Opinión
El problema


Por Marta Nebot
Periodista
Me está atacando ese labial a 7,95. Me mira desde esos labios carnosos felices o lascivos. Tiene un descuento especial por San Valentín y ahora mismo me parece mi color favorito. Me persigue pantalla tras pantalla. Me pregunto si lo haría hasta el infinito. Parpadea. Me guiña el ojo. Oscila entre la sonrisa y el gemido. Me amenaza con una cuenta atrás que subirá al doble el precio si no me pliego a su insistencia a toda prisa.
Cierro el anuncio y sale otro parecido. Lo vuelvo a cerrar y vuelve el primero. Huyo. Cojo el primer enlace que me encuentro.
Tras cruzar esa puerta no elegida reaparezco en una página de viajes. Tienen un ofertón para volar a Nueva York. Ayer hablábamos de ir. Levanto la vista del ordenador y miro alrededor.
Siento un escalofrío.
Orwell se quedó corto y allí donde esté se ríe.
Miro a la pantalla y los labios han vuelto. No se habían ido a ningún sitio.
Venga va. No exageres. Mira la oferta un minutito y así luego podrás escaparte de este anuncio tan persuasivo.
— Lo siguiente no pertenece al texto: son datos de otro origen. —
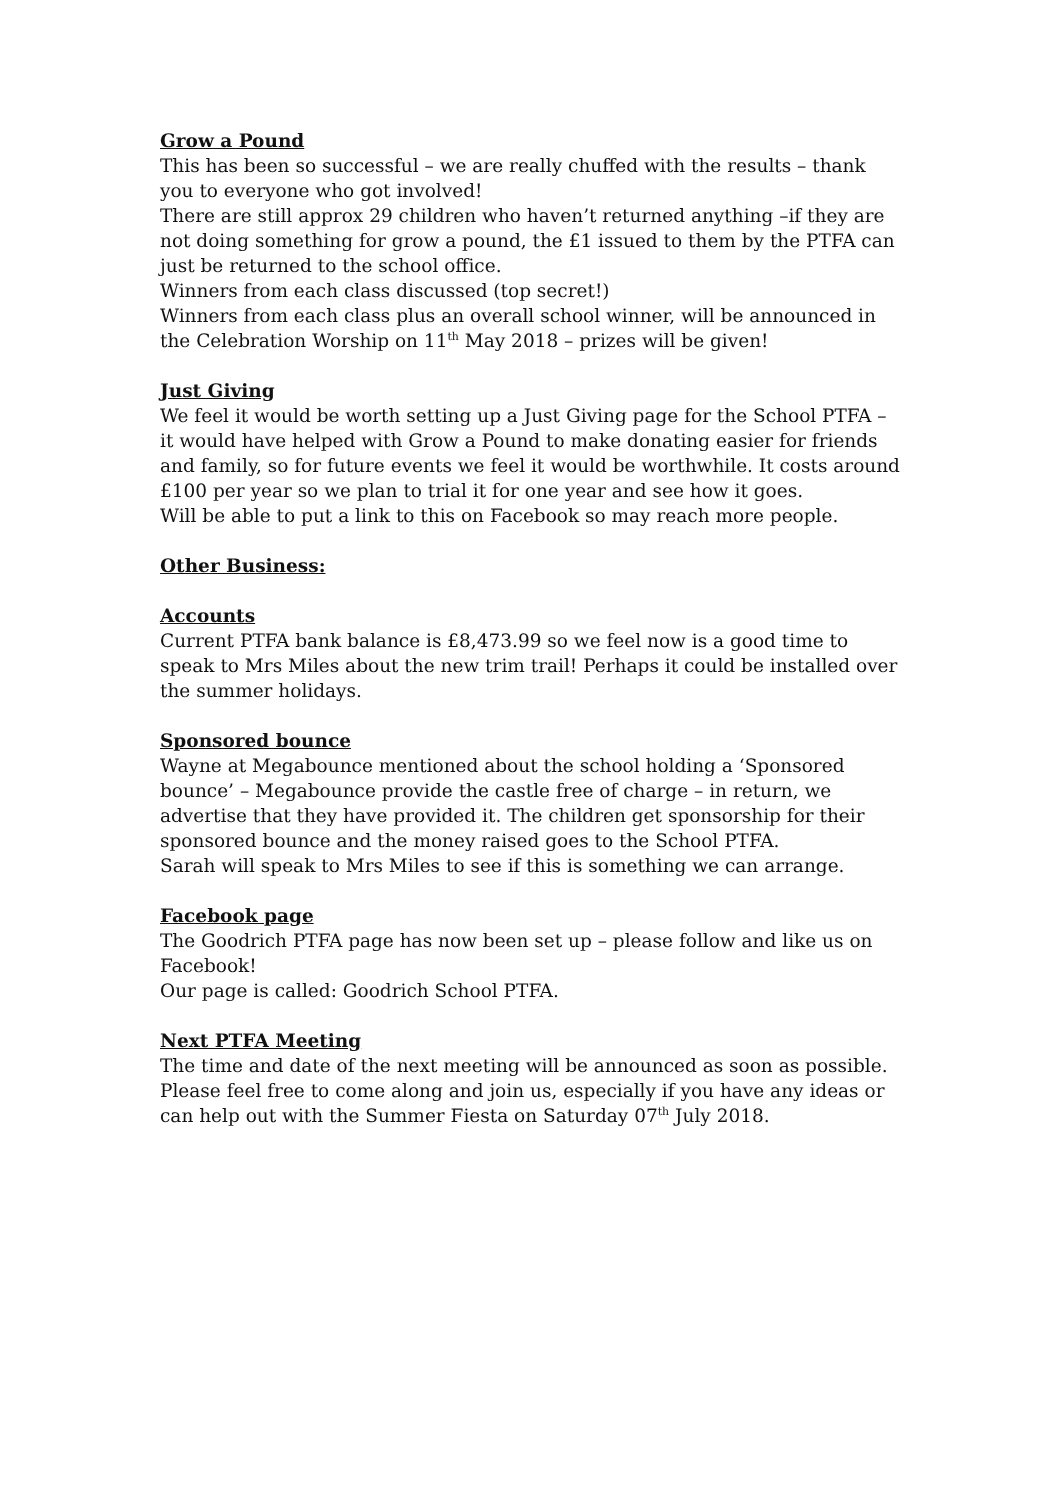Grow a Pound
This has been so successful – we are really chuffed with the results – thank you to everyone who got involved!
There are still approx 29 children who haven’t returned anything –if they are not doing something for grow a pound, the £1 issued to them by the PTFA can just be returned to the school office.
Winners from each class discussed (top secret!)
Winners from each class plus an overall school winner, will be announced in the Celebration Worship on 11<sup>th</sup> May 2018 – prizes will be given!
Just Giving
We feel it would be worth setting up a Just Giving page for the School PTFA – it would have helped with Grow a Pound to make donating easier for friends and family, so for future events we feel it would be worthwhile. It costs around £100 per year so we plan to trial it for one year and see how it goes.
Will be able to put a link to this on Facebook so may reach more people.
Other Business:
Accounts
Current PTFA bank balance is £8,473.99 so we feel now is a good time to speak to Mrs Miles about the new trim trail! Perhaps it could be installed over the summer holidays.
Sponsored bounce
Wayne at Megabounce mentioned about the school holding a ‘Sponsored bounce’ – Megabounce provide the castle free of charge – in return, we advertise that they have provided it. The children get sponsorship for their sponsored bounce and the money raised goes to the School PTFA.
Sarah will speak to Mrs Miles to see if this is something we can arrange.
Facebook page
The Goodrich PTFA page has now been set up – please follow and like us on Facebook!
Our page is called: Goodrich School PTFA.
Next PTFA Meeting
The time and date of the next meeting will be announced as soon as possible. Please feel free to come along and join us, especially if you have any ideas or can help out with the Summer Fiesta on Saturday 07<sup>th</sup> July 2018.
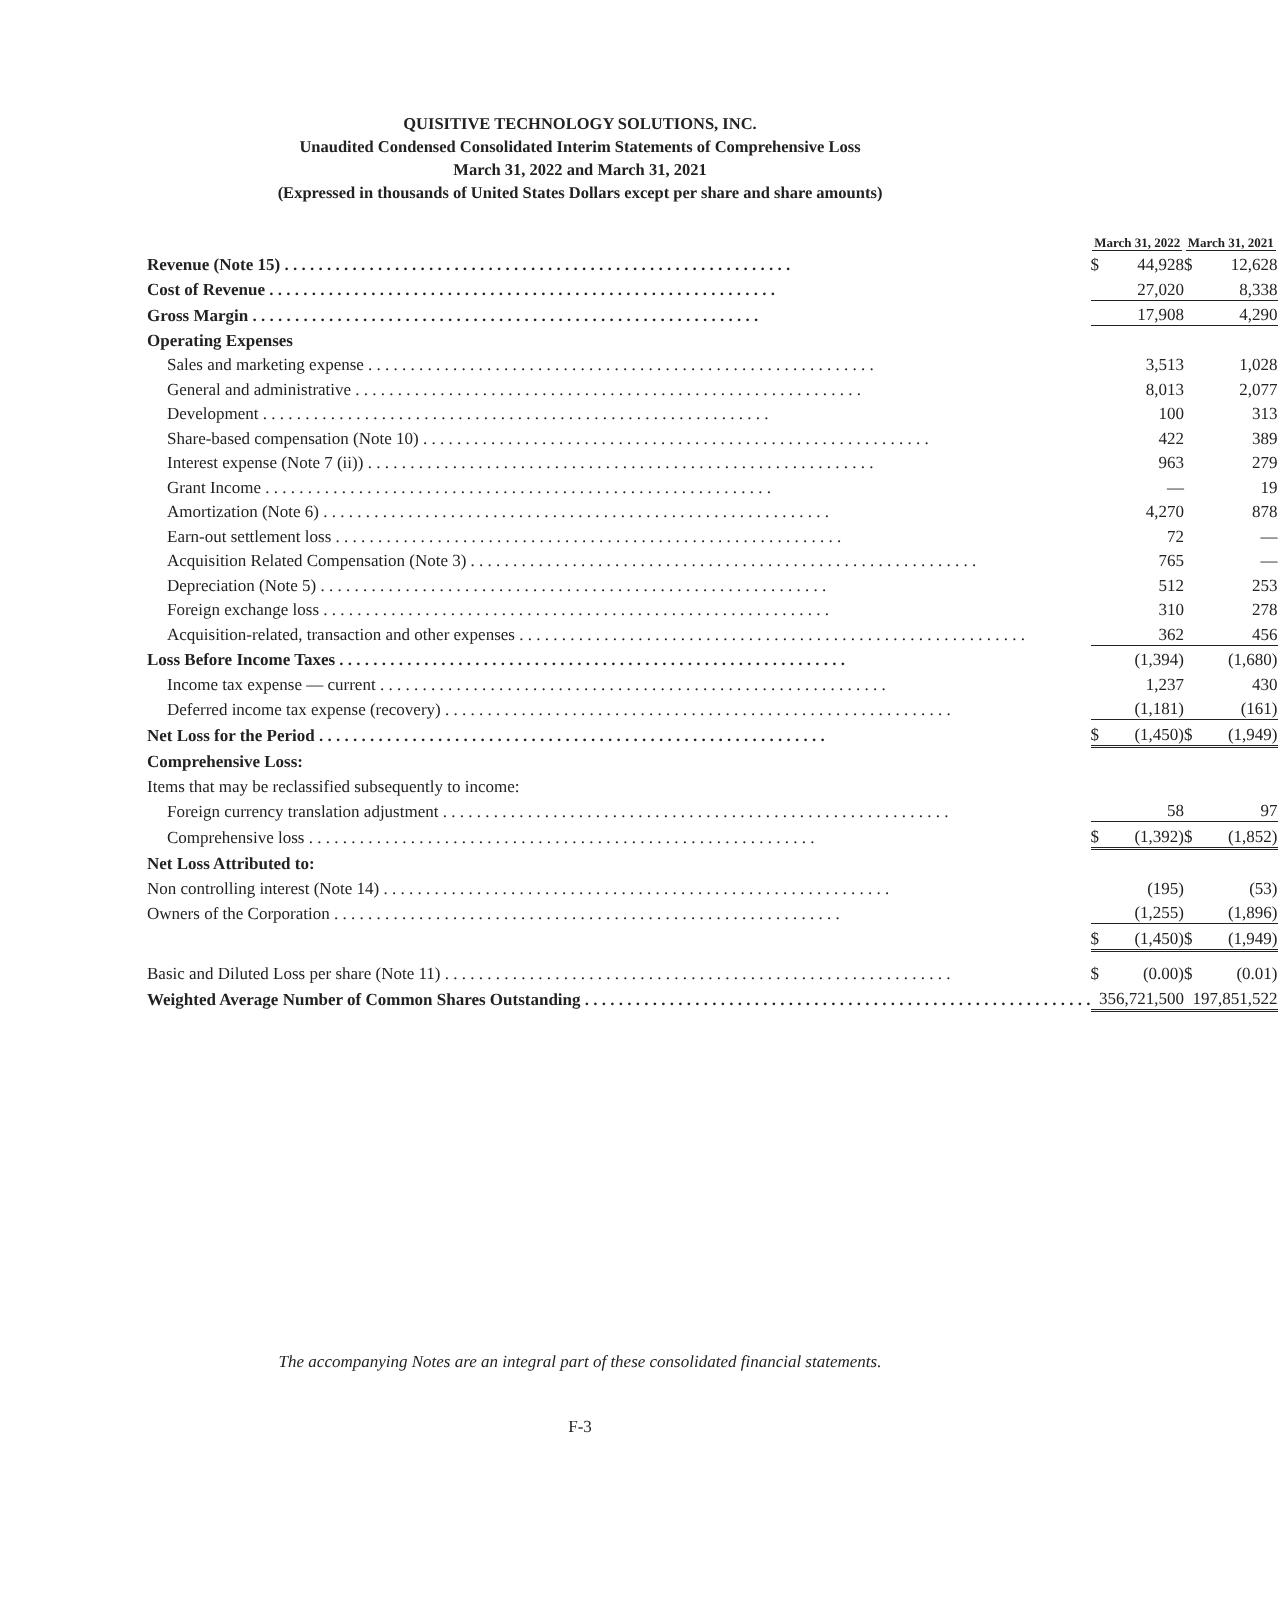QUISITIVE TECHNOLOGY SOLUTIONS, INC.
Unaudited Condensed Consolidated Interim Statements of Comprehensive Loss
March 31, 2022 and March 31, 2021
(Expressed in thousands of United States Dollars except per share and share amounts)
| | March 31, 2022 | | | March 31, 2021 | |
| --- | --- | --- | --- | --- | --- |
| Revenue (Note 15) | $ | 44,928 | | $ | 12,628 |
| Cost of Revenue | | 27,020 | | | 8,338 |
| Gross Margin | | 17,908 | | | 4,290 |
| Operating Expenses | | | | | |
| Sales and marketing expense | | 3,513 | | | 1,028 |
| General and administrative | | 8,013 | | | 2,077 |
| Development | | 100 | | | 313 |
| Share-based compensation (Note 10) | | 422 | | | 389 |
| Interest expense (Note 7 (ii)) | | 963 | | | 279 |
| Grant Income | | — | | | 19 |
| Amortization (Note 6) | | 4,270 | | | 878 |
| Earn-out settlement loss | | 72 | | | — |
| Acquisition Related Compensation (Note 3) | | 765 | | | — |
| Depreciation (Note 5) | | 512 | | | 253 |
| Foreign exchange loss | | 310 | | | 278 |
| Acquisition-related, transaction and other expenses | | 362 | | | 456 |
| Loss Before Income Taxes | | (1,394) | | | (1,680) |
| Income tax expense — current | | 1,237 | | | 430 |
| Deferred income tax expense (recovery) | | (1,181) | | | (161) |
| Net Loss for the Period | $ | (1,450) | | $ | (1,949) |
| Comprehensive Loss: | | | | | |
| Items that may be reclassified subsequently to income: | | | | | |
| Foreign currency translation adjustment | | 58 | | | 97 |
| Comprehensive loss | $ | (1,392) | | $ | (1,852) |
| Net Loss Attributed to: | | | | | |
| Non controlling interest (Note 14) | | (195) | | | (53) |
| Owners of the Corporation | | (1,255) | | | (1,896) |
| | $ | (1,450) | | $ | (1,949) |
| Basic and Diluted Loss per share (Note 11) | $ | (0.00) | | $ | (0.01) |
| Weighted Average Number of Common Shares Outstanding | | 356,721,500 | | | 197,851,522 |
The accompanying Notes are an integral part of these consolidated financial statements.
F-3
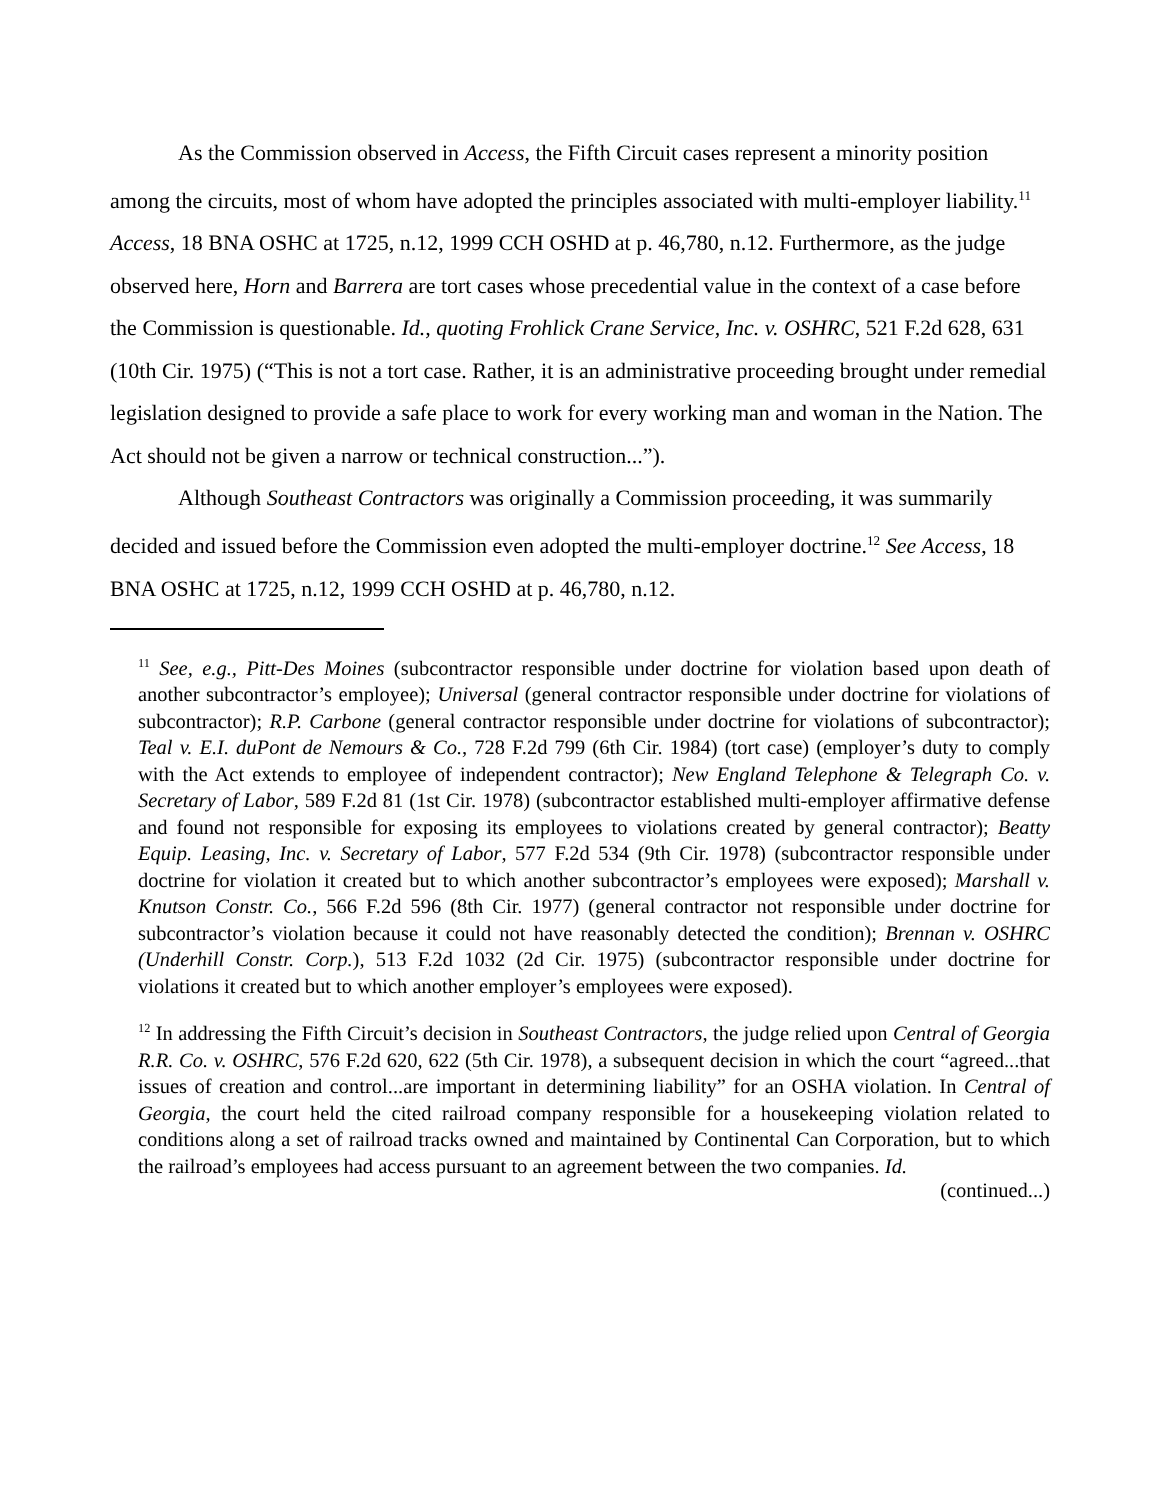As the Commission observed in Access, the Fifth Circuit cases represent a minority position among the circuits, most of whom have adopted the principles associated with multi-employer liability.<sup>11</sup> Access, 18 BNA OSHC at 1725, n.12, 1999 CCH OSHD at p. 46,780, n.12. Furthermore, as the judge observed here, Horn and Barrera are tort cases whose precedential value in the context of a case before the Commission is questionable. Id., quoting Frohlick Crane Service, Inc. v. OSHRC, 521 F.2d 628, 631 (10th Cir. 1975) (“This is not a tort case. Rather, it is an administrative proceeding brought under remedial legislation designed to provide a safe place to work for every working man and woman in the Nation. The Act should not be given a narrow or technical construction...”).
Although Southeast Contractors was originally a Commission proceeding, it was summarily decided and issued before the Commission even adopted the multi-employer doctrine.<sup>12</sup> See Access, 18 BNA OSHC at 1725, n.12, 1999 CCH OSHD at p. 46,780, n.12.
<sup>11</sup> See, e.g., Pitt-Des Moines (subcontractor responsible under doctrine for violation based upon death of another subcontractor’s employee); Universal (general contractor responsible under doctrine for violations of subcontractor); R.P. Carbone (general contractor responsible under doctrine for violations of subcontractor); Teal v. E.I. duPont de Nemours & Co., 728 F.2d 799 (6th Cir. 1984) (tort case) (employer’s duty to comply with the Act extends to employee of independent contractor); New England Telephone & Telegraph Co. v. Secretary of Labor, 589 F.2d 81 (1st Cir. 1978) (subcontractor established multi-employer affirmative defense and found not responsible for exposing its employees to violations created by general contractor); Beatty Equip. Leasing, Inc. v. Secretary of Labor, 577 F.2d 534 (9th Cir. 1978) (subcontractor responsible under doctrine for violation it created but to which another subcontractor’s employees were exposed); Marshall v. Knutson Constr. Co., 566 F.2d 596 (8th Cir. 1977) (general contractor not responsible under doctrine for subcontractor’s violation because it could not have reasonably detected the condition); Brennan v. OSHRC (Underhill Constr. Corp.), 513 F.2d 1032 (2d Cir. 1975) (subcontractor responsible under doctrine for violations it created but to which another employer’s employees were exposed).
<sup>12</sup> In addressing the Fifth Circuit’s decision in Southeast Contractors, the judge relied upon Central of Georgia R.R. Co. v. OSHRC, 576 F.2d 620, 622 (5th Cir. 1978), a subsequent decision in which the court “agreed...that issues of creation and control...are important in determining liability” for an OSHA violation. In Central of Georgia, the court held the cited railroad company responsible for a housekeeping violation related to conditions along a set of railroad tracks owned and maintained by Continental Can Corporation, but to which the railroad’s employees had access pursuant to an agreement between the two companies. Id.
(continued...)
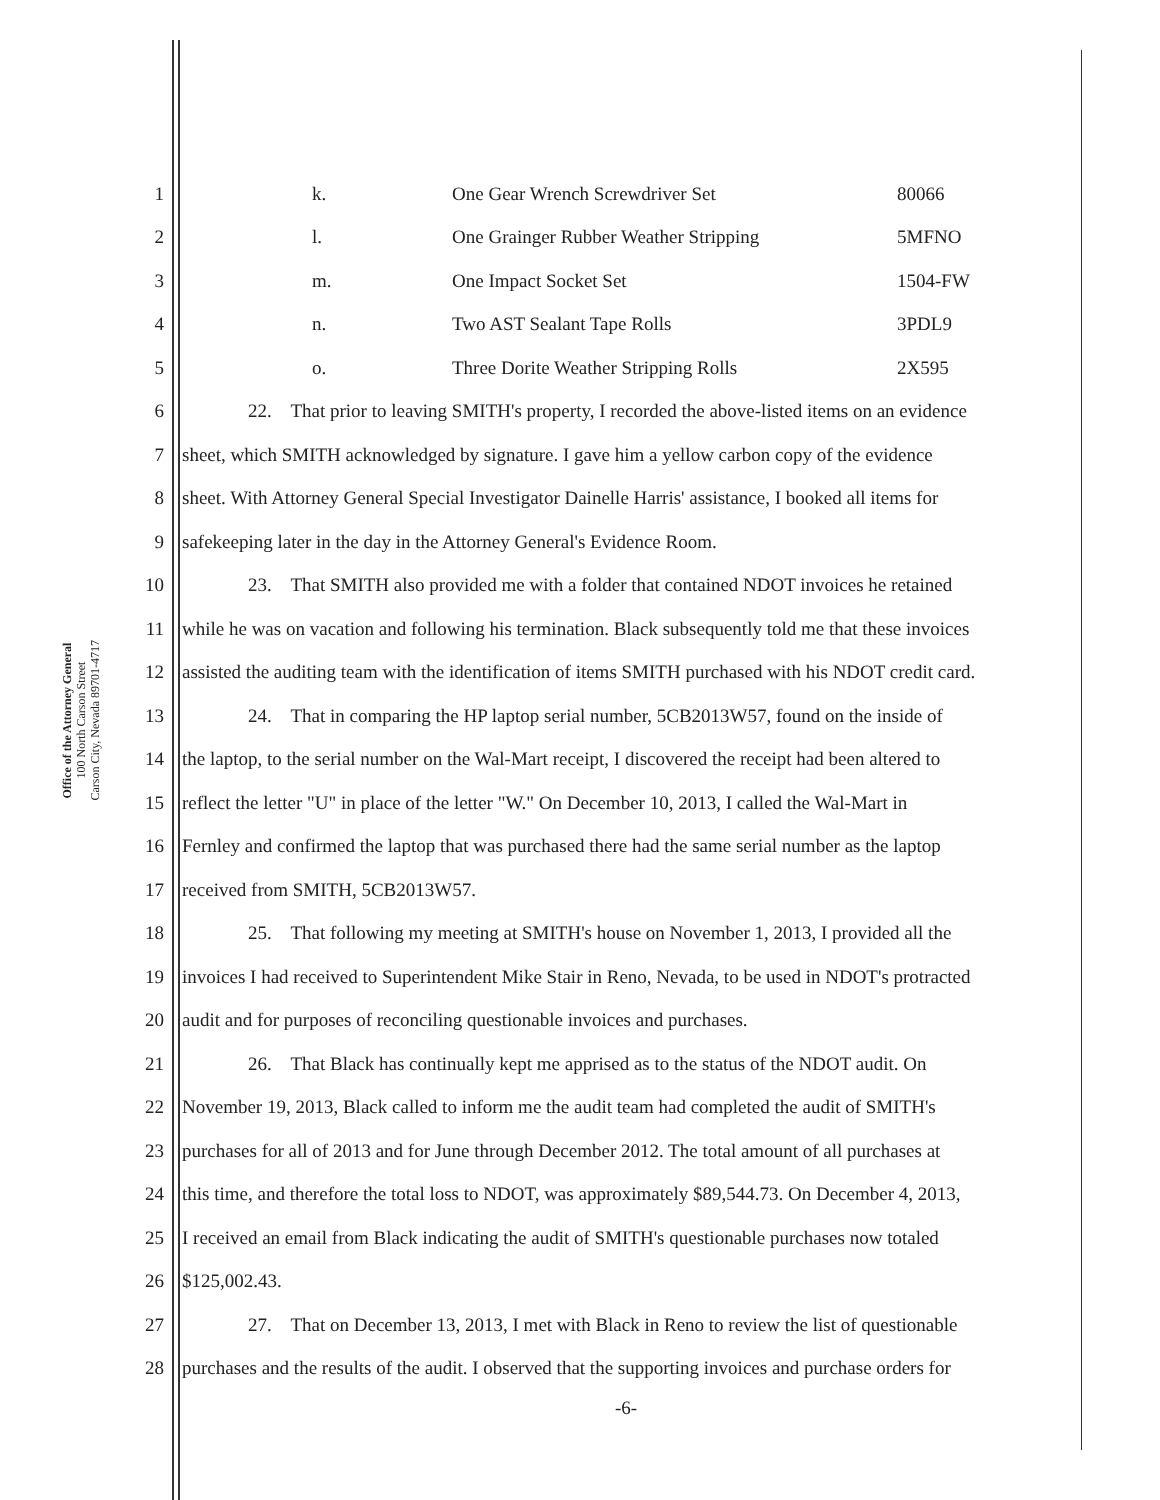Office of the Attorney General
100 North Carson Street
Carson City, Nevada 89701-4717
1 k. One Gear Wrench Screwdriver Set 80066
2 l. One Grainger Rubber Weather Stripping 5MFNO
3 m. One Impact Socket Set 1504-FW
4 n. Two AST Sealant Tape Rolls 3PDL9
5 o. Three Dorite Weather Stripping Rolls 2X595
6 22. That prior to leaving SMITH's property, I recorded the above-listed items on an evidence
7 sheet, which SMITH acknowledged by signature. I gave him a yellow carbon copy of the evidence
8 sheet. With Attorney General Special Investigator Dainelle Harris' assistance, I booked all items for
9 safekeeping later in the day in the Attorney General's Evidence Room.
10 23. That SMITH also provided me with a folder that contained NDOT invoices he retained
11 while he was on vacation and following his termination. Black subsequently told me that these invoices
12 assisted the auditing team with the identification of items SMITH purchased with his NDOT credit card.
13 24. That in comparing the HP laptop serial number, 5CB2013W57, found on the inside of
14 the laptop, to the serial number on the Wal-Mart receipt, I discovered the receipt had been altered to
15 reflect the letter "U" in place of the letter "W." On December 10, 2013, I called the Wal-Mart in
16 Fernley and confirmed the laptop that was purchased there had the same serial number as the laptop
17 received from SMITH, 5CB2013W57.
18 25. That following my meeting at SMITH's house on November 1, 2013, I provided all the
19 invoices I had received to Superintendent Mike Stair in Reno, Nevada, to be used in NDOT's protracted
20 audit and for purposes of reconciling questionable invoices and purchases.
21 26. That Black has continually kept me apprised as to the status of the NDOT audit. On
22 November 19, 2013, Black called to inform me the audit team had completed the audit of SMITH's
23 purchases for all of 2013 and for June through December 2012. The total amount of all purchases at
24 this time, and therefore the total loss to NDOT, was approximately $89,544.73. On December 4, 2013,
25 I received an email from Black indicating the audit of SMITH's questionable purchases now totaled
26 $125,002.43.
27 27. That on December 13, 2013, I met with Black in Reno to review the list of questionable
28 purchases and the results of the audit. I observed that the supporting invoices and purchase orders for
-6-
Para poder hacerme con el chollo tengo que darme de alta, poner todos mis datos, pero eso ya lo hace mi ordenador de modo automático. La tarjeta de crédito no. Nunca le dejo guardarla. No me fío. Igual que no dejo que ninguna aplicación me ubique. Así me obligo a tener que ir a buscar el bolso, sacar el monedero, la tarjeta de crédito y teclearla, como periodo de reflexión mínimo antes de ejecutar la siguiente compra más o menos inducida.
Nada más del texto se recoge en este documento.